__Problem to work on__. All lines below must be repeated exactly, with the pictures omitted.

Records drawn from a dataset:
%%
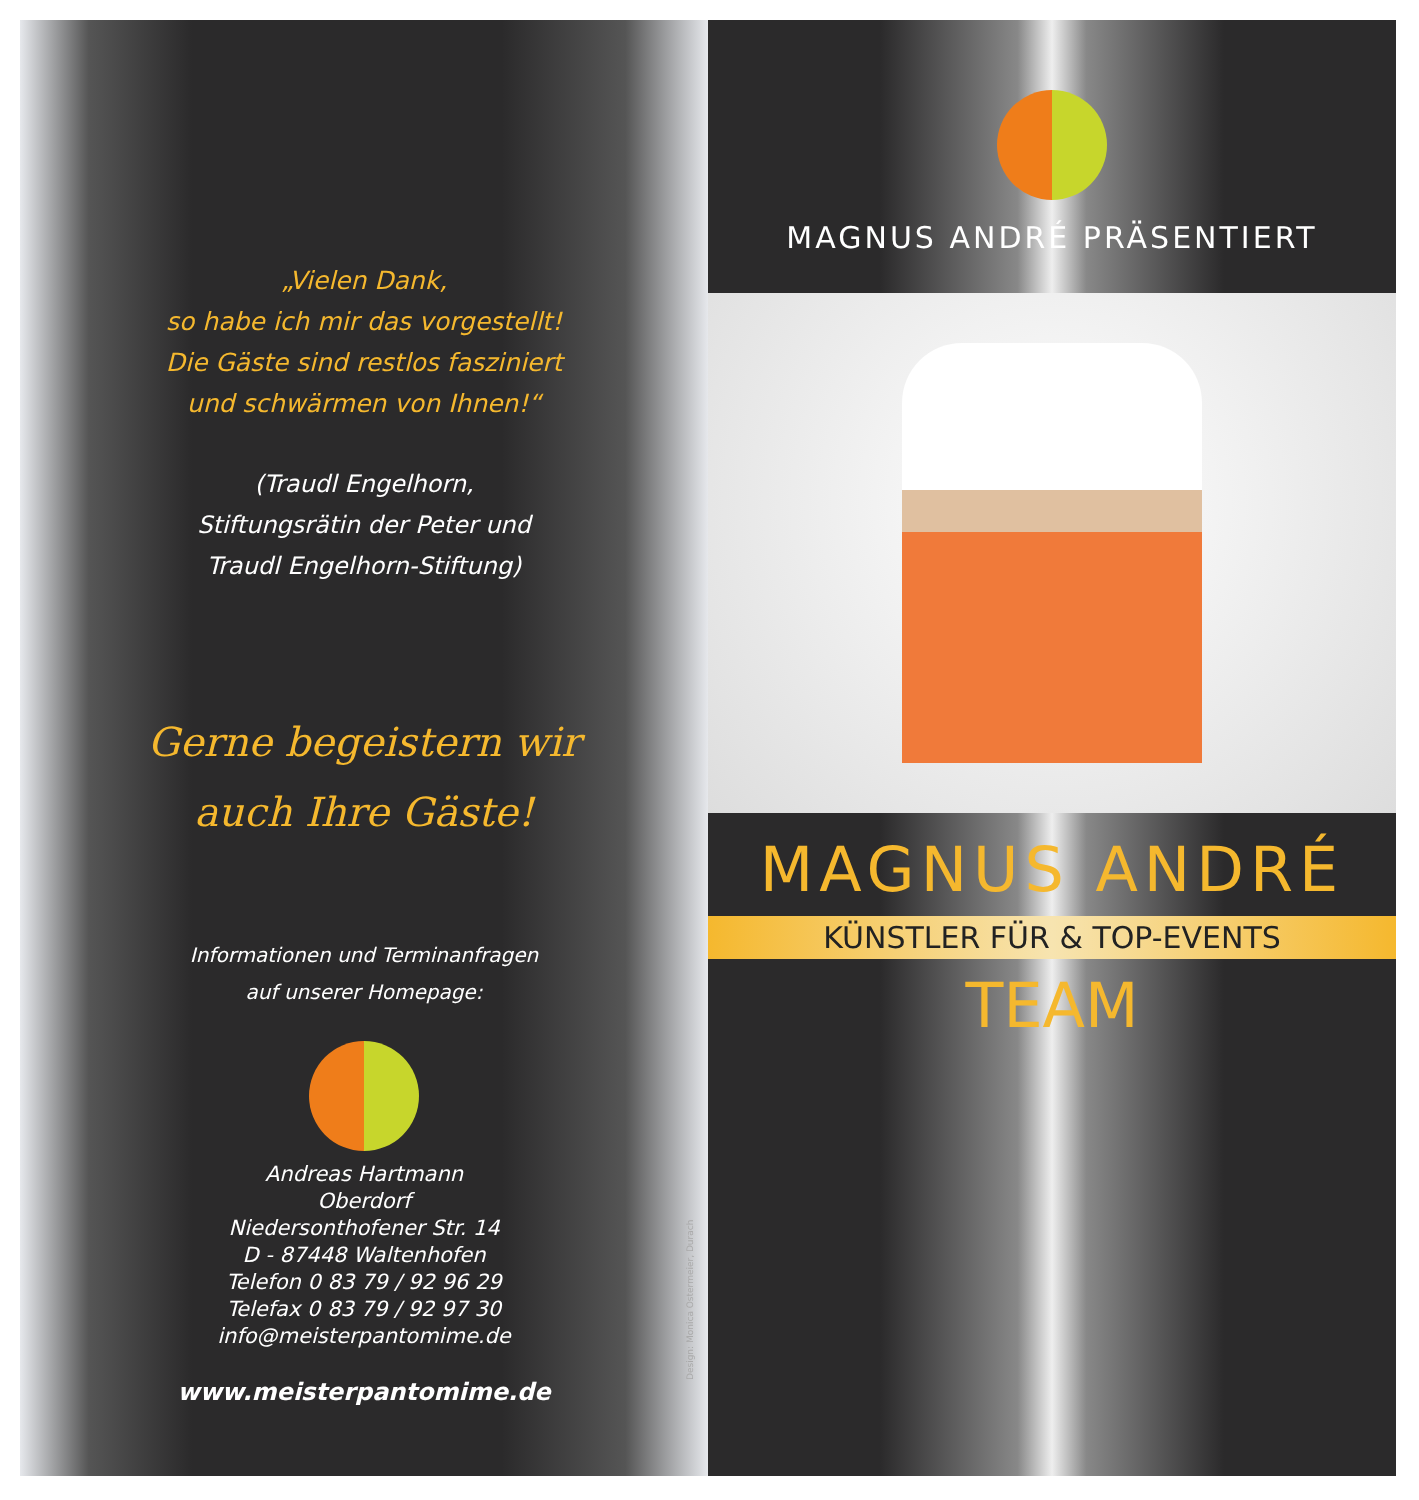„Vielen Dank,
so habe ich mir das vorgestellt!
Die Gäste sind restlos fasziniert
und schwärmen von Ihnen!“
(Traudl Engelhorn,
Stiftungsrätin der Peter und
Traudl Engelhorn-Stiftung)
Gerne begeistern wir
auch Ihre Gäste!
Informationen und Terminanfragen
auf unserer Homepage:
Andreas Hartmann
Oberdorf
Niedersonthofener Str. 14
D - 87448 Waltenhofen
Telefon 0 83 79 / 92 96 29
Telefax 0 83 79 / 92 97 30
info@meisterpantomime.de
www.meisterpantomime.de
Design: Monica Ostermeier, Durach
MAGNUS ANDRÉ PRÄSENTIERT
MAGNUS ANDRÉ
KÜNSTLER FÜR & TOP-EVENTS
TEAM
%%
__Answer space__.
„Vielen Dank,
so habe ich mir das vorgestellt!
Die Gäste sind restlos fasziniert
und schwärmen von Ihnen!“
(Traudl Engelhorn,
Stiftungsrätin der Peter und
Traudl Engelhorn-Stiftung)
Gerne begeistern wir
auch Ihre Gäste!
Informationen und Terminanfragen
auf unserer Homepage:
Andreas Hartmann
Oberdorf
Niedersonthofener Str. 14
D - 87448 Waltenhofen
Telefon 0 83 79 / 92 96 29
Telefax 0 83 79 / 92 97 30
info@meisterpantomime.de
www.meisterpantomime.de
Design: Monica Ostermeier, Durach
MAGNUS ANDRÉ PRÄSENTIERT
MAGNUS ANDRÉ
KÜNSTLER FÜR & TOP-EVENTS
TEAM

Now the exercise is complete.